JOB - Render the text lines of the records below as a JSON list of strings, one string per line, skipping blank lines and omitting the pictures.

══════════════════════════════

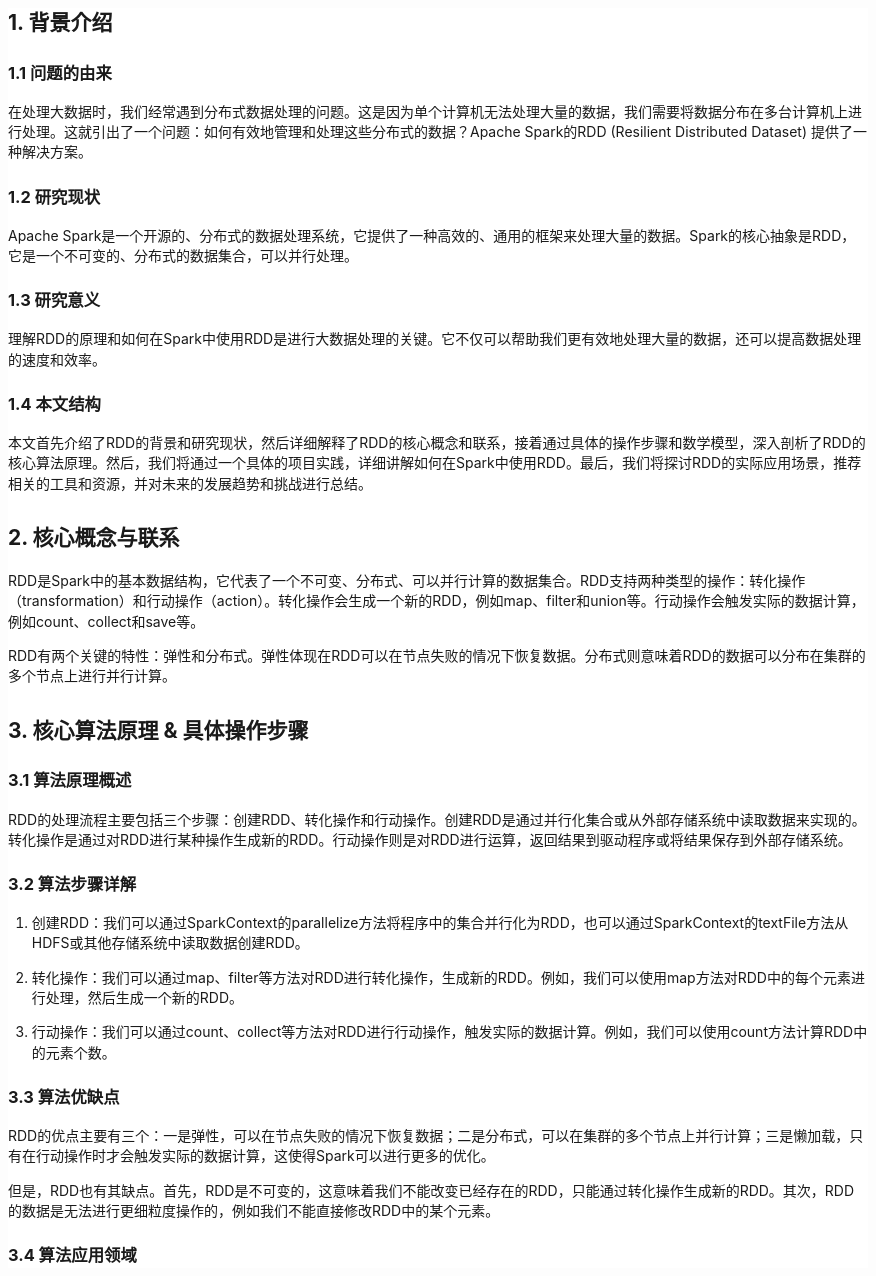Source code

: ## 1. 背景介绍

### 1.1 问题的由来

在处理大数据时，我们经常遇到分布式数据处理的问题。这是因为单个计算机无法处理大量的数据，我们需要将数据分布在多台计算机上进行处理。这就引出了一个问题：如何有效地管理和处理这些分布式的数据？Apache Spark的RDD (Resilient Distributed Dataset) 提供了一种解决方案。

### 1.2 研究现状

Apache Spark是一个开源的、分布式的数据处理系统，它提供了一种高效的、通用的框架来处理大量的数据。Spark的核心抽象是RDD，它是一个不可变的、分布式的数据集合，可以并行处理。

### 1.3 研究意义

理解RDD的原理和如何在Spark中使用RDD是进行大数据处理的关键。它不仅可以帮助我们更有效地处理大量的数据，还可以提高数据处理的速度和效率。

### 1.4 本文结构

本文首先介绍了RDD的背景和研究现状，然后详细解释了RDD的核心概念和联系，接着通过具体的操作步骤和数学模型，深入剖析了RDD的核心算法原理。然后，我们将通过一个具体的项目实践，详细讲解如何在Spark中使用RDD。最后，我们将探讨RDD的实际应用场景，推荐相关的工具和资源，并对未来的发展趋势和挑战进行总结。

## 2. 核心概念与联系

RDD是Spark中的基本数据结构，它代表了一个不可变、分布式、可以并行计算的数据集合。RDD支持两种类型的操作：转化操作（transformation）和行动操作（action）。转化操作会生成一个新的RDD，例如map、filter和union等。行动操作会触发实际的数据计算，例如count、collect和save等。

RDD有两个关键的特性：弹性和分布式。弹性体现在RDD可以在节点失败的情况下恢复数据。分布式则意味着RDD的数据可以分布在集群的多个节点上进行并行计算。

## 3. 核心算法原理 & 具体操作步骤

### 3.1 算法原理概述

RDD的处理流程主要包括三个步骤：创建RDD、转化操作和行动操作。创建RDD是通过并行化集合或从外部存储系统中读取数据来实现的。转化操作是通过对RDD进行某种操作生成新的RDD。行动操作则是对RDD进行运算，返回结果到驱动程序或将结果保存到外部存储系统。

### 3.2 算法步骤详解

1. 创建RDD：我们可以通过SparkContext的parallelize方法将程序中的集合并行化为RDD，也可以通过SparkContext的textFile方法从HDFS或其他存储系统中读取数据创建RDD。

2. 转化操作：我们可以通过map、filter等方法对RDD进行转化操作，生成新的RDD。例如，我们可以使用map方法对RDD中的每个元素进行处理，然后生成一个新的RDD。

3. 行动操作：我们可以通过count、collect等方法对RDD进行行动操作，触发实际的数据计算。例如，我们可以使用count方法计算RDD中的元素个数。

### 3.3 算法优缺点

RDD的优点主要有三个：一是弹性，可以在节点失败的情况下恢复数据；二是分布式，可以在集群的多个节点上并行计算；三是懒加载，只有在行动操作时才会触发实际的数据计算，这使得Spark可以进行更多的优化。

但是，RDD也有其缺点。首先，RDD是不可变的，这意味着我们不能改变已经存在的RDD，只能通过转化操作生成新的RDD。其次，RDD的数据是无法进行更细粒度操作的，例如我们不能直接修改RDD中的某个元素。

### 3.4 算法应用领域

══════════════════════════════

ANSWER SECTION -
[
  "Source code",
  ": ## 1. 背景介绍",
  "### 1.1 问题的由来",
  "在处理大数据时，我们经常遇到分布式数据处理的问题。这是因为单个计算机无法处理大量的数据，我们需要将数据分布在多台计算机上进行处理。这就引出了一个问题：如何有效地管理和处理这些分布式的数据？Apache Spark的RDD (Resilient Distributed Dataset) 提供了一种解决方案。",
  "### 1.2 研究现状",
  "Apache Spark是一个开源的、分布式的数据处理系统，它提供了一种高效的、通用的框架来处理大量的数据。Spark的核心抽象是RDD，它是一个不可变的、分布式的数据集合，可以并行处理。",
  "### 1.3 研究意义",
  "理解RDD的原理和如何在Spark中使用RDD是进行大数据处理的关键。它不仅可以帮助我们更有效地处理大量的数据，还可以提高数据处理的速度和效率。",
  "### 1.4 本文结构",
  "本文首先介绍了RDD的背景和研究现状，然后详细解释了RDD的核心概念和联系，接着通过具体的操作步骤和数学模型，深入剖析了RDD的核心算法原理。然后，我们将通过一个具体的项目实践，详细讲解如何在Spark中使用RDD。最后，我们将探讨RDD的实际应用场景，推荐相关的工具和资源，并对未来的发展趋势和挑战进行总结。",
  "## 2. 核心概念与联系",
  "RDD是Spark中的基本数据结构，它代表了一个不可变、分布式、可以并行计算的数据集合。RDD支持两种类型的操作：转化操作（transformation）和行动操作（action）。转化操作会生成一个新的RDD，例如map、filter和union等。行动操作会触发实际的数据计算，例如count、collect和save等。",
  "RDD有两个关键的特性：弹性和分布式。弹性体现在RDD可以在节点失败的情况下恢复数据。分布式则意味着RDD的数据可以分布在集群的多个节点上进行并行计算。",
  "## 3. 核心算法原理 & 具体操作步骤",
  "### 3.1 算法原理概述",
  "RDD的处理流程主要包括三个步骤：创建RDD、转化操作和行动操作。创建RDD是通过并行化集合或从外部存储系统中读取数据来实现的。转化操作是通过对RDD进行某种操作生成新的RDD。行动操作则是对RDD进行运算，返回结果到驱动程序或将结果保存到外部存储系统。",
  "### 3.2 算法步骤详解",
  "1. 创建RDD：我们可以通过SparkContext的parallelize方法将程序中的集合并行化为RDD，也可以通过SparkContext的textFile方法从HDFS或其他存储系统中读取数据创建RDD。",
  "2. 转化操作：我们可以通过map、filter等方法对RDD进行转化操作，生成新的RDD。例如，我们可以使用map方法对RDD中的每个元素进行处理，然后生成一个新的RDD。",
  "3. 行动操作：我们可以通过count、collect等方法对RDD进行行动操作，触发实际的数据计算。例如，我们可以使用count方法计算RDD中的元素个数。",
  "### 3.3 算法优缺点",
  "RDD的优点主要有三个：一是弹性，可以在节点失败的情况下恢复数据；二是分布式，可以在集群的多个节点上并行计算；三是懒加载，只有在行动操作时才会触发实际的数据计算，这使得Spark可以进行更多的优化。",
  "但是，RDD也有其缺点。首先，RDD是不可变的，这意味着我们不能改变已经存在的RDD，只能通过转化操作生成新的RDD。其次，RDD的数据是无法进行更细粒度操作的，例如我们不能直接修改RDD中的某个元素。",
  "### 3.4 算法应用领域"
]